▸ **Provided information**:
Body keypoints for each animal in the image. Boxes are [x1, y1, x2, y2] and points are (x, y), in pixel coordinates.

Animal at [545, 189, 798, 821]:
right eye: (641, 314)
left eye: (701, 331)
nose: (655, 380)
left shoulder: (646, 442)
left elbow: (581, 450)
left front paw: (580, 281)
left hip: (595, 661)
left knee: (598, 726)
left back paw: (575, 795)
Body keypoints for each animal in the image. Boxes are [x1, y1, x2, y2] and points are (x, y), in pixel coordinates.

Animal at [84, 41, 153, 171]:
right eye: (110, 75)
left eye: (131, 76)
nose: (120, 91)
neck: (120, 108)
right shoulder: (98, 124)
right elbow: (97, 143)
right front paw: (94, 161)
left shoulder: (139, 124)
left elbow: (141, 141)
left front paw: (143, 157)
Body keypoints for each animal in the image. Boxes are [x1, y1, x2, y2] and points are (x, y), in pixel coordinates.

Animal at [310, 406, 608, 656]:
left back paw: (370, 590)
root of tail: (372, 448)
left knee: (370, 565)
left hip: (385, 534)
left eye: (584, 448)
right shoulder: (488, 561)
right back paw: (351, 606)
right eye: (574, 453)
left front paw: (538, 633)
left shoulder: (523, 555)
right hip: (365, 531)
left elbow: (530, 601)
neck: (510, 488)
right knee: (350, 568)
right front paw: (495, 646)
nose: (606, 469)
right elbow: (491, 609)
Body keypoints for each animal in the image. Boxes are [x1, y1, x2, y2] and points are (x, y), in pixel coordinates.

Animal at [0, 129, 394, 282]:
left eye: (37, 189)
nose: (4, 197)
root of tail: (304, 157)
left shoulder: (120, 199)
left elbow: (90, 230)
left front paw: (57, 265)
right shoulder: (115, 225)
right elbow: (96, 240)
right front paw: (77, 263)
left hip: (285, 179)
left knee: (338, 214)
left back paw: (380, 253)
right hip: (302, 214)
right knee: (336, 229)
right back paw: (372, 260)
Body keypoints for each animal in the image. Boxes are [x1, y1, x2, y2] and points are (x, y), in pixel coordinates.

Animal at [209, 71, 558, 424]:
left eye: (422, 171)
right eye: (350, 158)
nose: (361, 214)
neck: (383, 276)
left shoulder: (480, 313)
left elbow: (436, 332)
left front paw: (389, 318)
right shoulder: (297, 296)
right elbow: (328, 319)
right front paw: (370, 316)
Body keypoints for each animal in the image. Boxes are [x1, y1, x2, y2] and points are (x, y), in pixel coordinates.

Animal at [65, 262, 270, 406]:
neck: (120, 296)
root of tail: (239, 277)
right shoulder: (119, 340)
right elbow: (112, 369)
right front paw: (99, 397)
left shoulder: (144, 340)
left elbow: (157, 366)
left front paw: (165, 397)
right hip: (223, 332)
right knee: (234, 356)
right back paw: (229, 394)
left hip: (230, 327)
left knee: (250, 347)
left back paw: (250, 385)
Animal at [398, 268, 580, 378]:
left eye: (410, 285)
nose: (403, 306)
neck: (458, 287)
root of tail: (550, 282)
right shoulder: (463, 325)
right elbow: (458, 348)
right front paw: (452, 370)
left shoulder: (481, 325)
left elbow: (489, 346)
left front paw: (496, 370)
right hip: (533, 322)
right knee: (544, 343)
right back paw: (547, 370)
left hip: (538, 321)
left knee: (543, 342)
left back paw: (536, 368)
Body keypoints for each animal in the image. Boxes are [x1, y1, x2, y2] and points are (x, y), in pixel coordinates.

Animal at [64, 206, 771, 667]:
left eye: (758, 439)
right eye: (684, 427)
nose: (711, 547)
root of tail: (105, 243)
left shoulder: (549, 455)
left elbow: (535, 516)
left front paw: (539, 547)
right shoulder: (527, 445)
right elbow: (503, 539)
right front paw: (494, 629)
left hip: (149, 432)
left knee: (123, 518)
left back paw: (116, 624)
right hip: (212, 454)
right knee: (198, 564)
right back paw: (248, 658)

▸ **Assignment**: The full set of entries above needs to be restated word for word.

▸ **Solution to this exercise**:
Body keypoints for each animal in the image. Boxes are [x1, y1, x2, y2] and points are (x, y), in pixel coordinates.

Animal at [545, 189, 798, 821]:
right eye: (641, 314)
left eye: (701, 331)
nose: (655, 380)
left shoulder: (646, 442)
left elbow: (581, 450)
left front paw: (580, 281)
left hip: (595, 661)
left knee: (598, 726)
left back paw: (575, 795)
Body keypoints for each animal in the image. Boxes are [x1, y1, x2, y2] and points are (x, y), in pixel coordinates.

Animal at [84, 41, 153, 171]:
right eye: (110, 75)
left eye: (131, 76)
nose: (120, 91)
neck: (120, 108)
right shoulder: (98, 124)
right elbow: (97, 143)
right front paw: (94, 161)
left shoulder: (139, 124)
left elbow: (141, 141)
left front paw: (143, 157)
Body keypoints for each animal in the image. Boxes are [x1, y1, x2, y2] and points are (x, y), in pixel coordinates.

Animal at [310, 406, 608, 656]:
left back paw: (370, 590)
root of tail: (372, 448)
left knee: (370, 565)
left hip: (385, 534)
left eye: (584, 448)
right shoulder: (488, 561)
right back paw: (351, 606)
right eye: (574, 453)
left front paw: (538, 633)
left shoulder: (523, 555)
right hip: (365, 531)
left elbow: (530, 601)
neck: (510, 488)
right knee: (350, 568)
right front paw: (495, 646)
nose: (606, 469)
right elbow: (491, 609)
Body keypoints for each animal in the image. Boxes are [x1, y1, x2, y2] and points are (x, y), in pixel coordinates.

Animal at [0, 129, 394, 282]:
left eye: (37, 189)
nose: (4, 197)
root of tail: (304, 157)
left shoulder: (120, 199)
left elbow: (90, 230)
left front paw: (57, 265)
right shoulder: (115, 225)
right elbow: (96, 240)
right front paw: (77, 263)
left hip: (285, 179)
left knee: (338, 214)
left back paw: (380, 253)
right hip: (302, 214)
right knee: (336, 229)
right back paw: (372, 260)
Body keypoints for each animal in the image. Boxes are [x1, y1, x2, y2] and points are (x, y), in pixel coordinates.

Animal at [209, 71, 558, 424]:
left eye: (422, 171)
right eye: (350, 158)
nose: (361, 214)
neck: (383, 276)
left shoulder: (480, 313)
left elbow: (436, 332)
left front paw: (389, 318)
right shoulder: (297, 296)
right elbow: (328, 319)
right front paw: (370, 316)
Body keypoints for each animal in the image. Boxes are [x1, y1, x2, y2] and points are (x, y), in pixel coordinates.

Animal at [65, 262, 270, 406]:
neck: (120, 296)
root of tail: (239, 277)
right shoulder: (119, 340)
right elbow: (112, 369)
right front paw: (99, 397)
left shoulder: (144, 340)
left elbow: (157, 366)
left front paw: (165, 397)
right hip: (223, 332)
right knee: (234, 356)
right back paw: (229, 394)
left hip: (230, 327)
left knee: (250, 347)
left back paw: (250, 385)
Animal at [398, 268, 580, 378]:
left eye: (410, 285)
nose: (403, 306)
neck: (458, 287)
root of tail: (550, 282)
right shoulder: (463, 325)
right elbow: (458, 348)
right front paw: (452, 370)
left shoulder: (481, 325)
left elbow: (489, 346)
left front paw: (496, 370)
right hip: (533, 322)
right knee: (544, 343)
right back paw: (547, 370)
left hip: (538, 321)
left knee: (543, 342)
left back paw: (536, 368)
Body keypoints for each animal in the image. Boxes are [x1, y1, x2, y2] and points are (x, y), in pixel coordinates.

Animal at [64, 206, 771, 667]:
left eye: (758, 439)
right eye: (684, 427)
nose: (711, 547)
root of tail: (105, 243)
left shoulder: (549, 455)
left elbow: (535, 516)
left front paw: (539, 547)
right shoulder: (527, 445)
right elbow: (503, 539)
right front paw: (494, 629)
left hip: (149, 432)
left knee: (123, 518)
left back paw: (116, 624)
right hip: (212, 454)
right knee: (198, 564)
right back paw: (248, 658)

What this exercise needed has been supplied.